── DATA ──
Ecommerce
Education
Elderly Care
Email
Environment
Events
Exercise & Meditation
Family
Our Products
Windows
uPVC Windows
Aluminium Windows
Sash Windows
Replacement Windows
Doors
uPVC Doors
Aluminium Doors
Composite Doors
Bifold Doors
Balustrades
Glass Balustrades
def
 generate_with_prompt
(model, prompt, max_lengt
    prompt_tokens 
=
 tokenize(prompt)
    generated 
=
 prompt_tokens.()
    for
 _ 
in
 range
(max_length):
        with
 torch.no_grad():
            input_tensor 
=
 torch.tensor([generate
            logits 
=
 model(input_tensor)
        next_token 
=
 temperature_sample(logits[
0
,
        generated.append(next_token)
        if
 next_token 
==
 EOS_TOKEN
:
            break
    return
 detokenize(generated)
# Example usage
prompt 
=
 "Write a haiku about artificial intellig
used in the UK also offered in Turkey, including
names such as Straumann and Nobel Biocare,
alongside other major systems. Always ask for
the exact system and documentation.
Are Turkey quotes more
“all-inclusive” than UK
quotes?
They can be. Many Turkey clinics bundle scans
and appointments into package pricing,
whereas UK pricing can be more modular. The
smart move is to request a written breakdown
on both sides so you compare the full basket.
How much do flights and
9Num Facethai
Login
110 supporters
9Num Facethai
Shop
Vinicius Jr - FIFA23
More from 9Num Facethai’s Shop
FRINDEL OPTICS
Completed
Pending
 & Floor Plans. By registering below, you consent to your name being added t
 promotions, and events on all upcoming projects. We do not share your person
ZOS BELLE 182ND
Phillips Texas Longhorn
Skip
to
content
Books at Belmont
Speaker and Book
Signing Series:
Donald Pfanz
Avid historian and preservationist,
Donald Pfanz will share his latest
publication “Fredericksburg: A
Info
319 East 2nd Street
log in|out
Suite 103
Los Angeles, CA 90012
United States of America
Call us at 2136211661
───
> _TASK DESCRIPTION_
Transcribe all entries word for word.

> _SOLUTION_
Ecommerce
Education
Elderly Care
Email
Environment
Events
Exercise & Meditation
Family
Our Products
Windows
uPVC Windows
Aluminium Windows
Sash Windows
Replacement Windows
Doors
uPVC Doors
Aluminium Doors
Composite Doors
Bifold Doors
Balustrades
Glass Balustrades
def
 generate_with_prompt
(model, prompt, max_lengt
    prompt_tokens 
=
 tokenize(prompt)
    generated 
=
 prompt_tokens.()
    for
 _ 
in
 range
(max_length):
        with
 torch.no_grad():
            input_tensor 
=
 torch.tensor([generate
            logits 
=
 model(input_tensor)
        next_token 
=
 temperature_sample(logits[
0
,
        generated.append(next_token)
        if
 next_token 
==
 EOS_TOKEN
:
            break
    return
 detokenize(generated)
# Example usage
prompt 
=
 "Write a haiku about artificial intellig
used in the UK also offered in Turkey, including
names such as Straumann and Nobel Biocare,
alongside other major systems. Always ask for
the exact system and documentation.
Are Turkey quotes more
“all-inclusive” than UK
quotes?
They can be. Many Turkey clinics bundle scans
and appointments into package pricing,
whereas UK pricing can be more modular. The
smart move is to request a written breakdown
on both sides so you compare the full basket.
How much do flights and
9Num Facethai
Login
110 supporters
9Num Facethai
Shop
Vinicius Jr - FIFA23
More from 9Num Facethai’s Shop
FRINDEL OPTICS
Completed
Pending
 & Floor Plans. By registering below, you consent to your name being added t
 promotions, and events on all upcoming projects. We do not share your person
ZOS BELLE 182ND
Phillips Texas Longhorn
Skip
to
content
Books at Belmont
Speaker and Book
Signing Series:
Donald Pfanz
Avid historian and preservationist,
Donald Pfanz will share his latest
publication “Fredericksburg: A
Info
319 East 2nd Street
log in|out
Suite 103
Los Angeles, CA 90012
United States of America
Call us at 2136211661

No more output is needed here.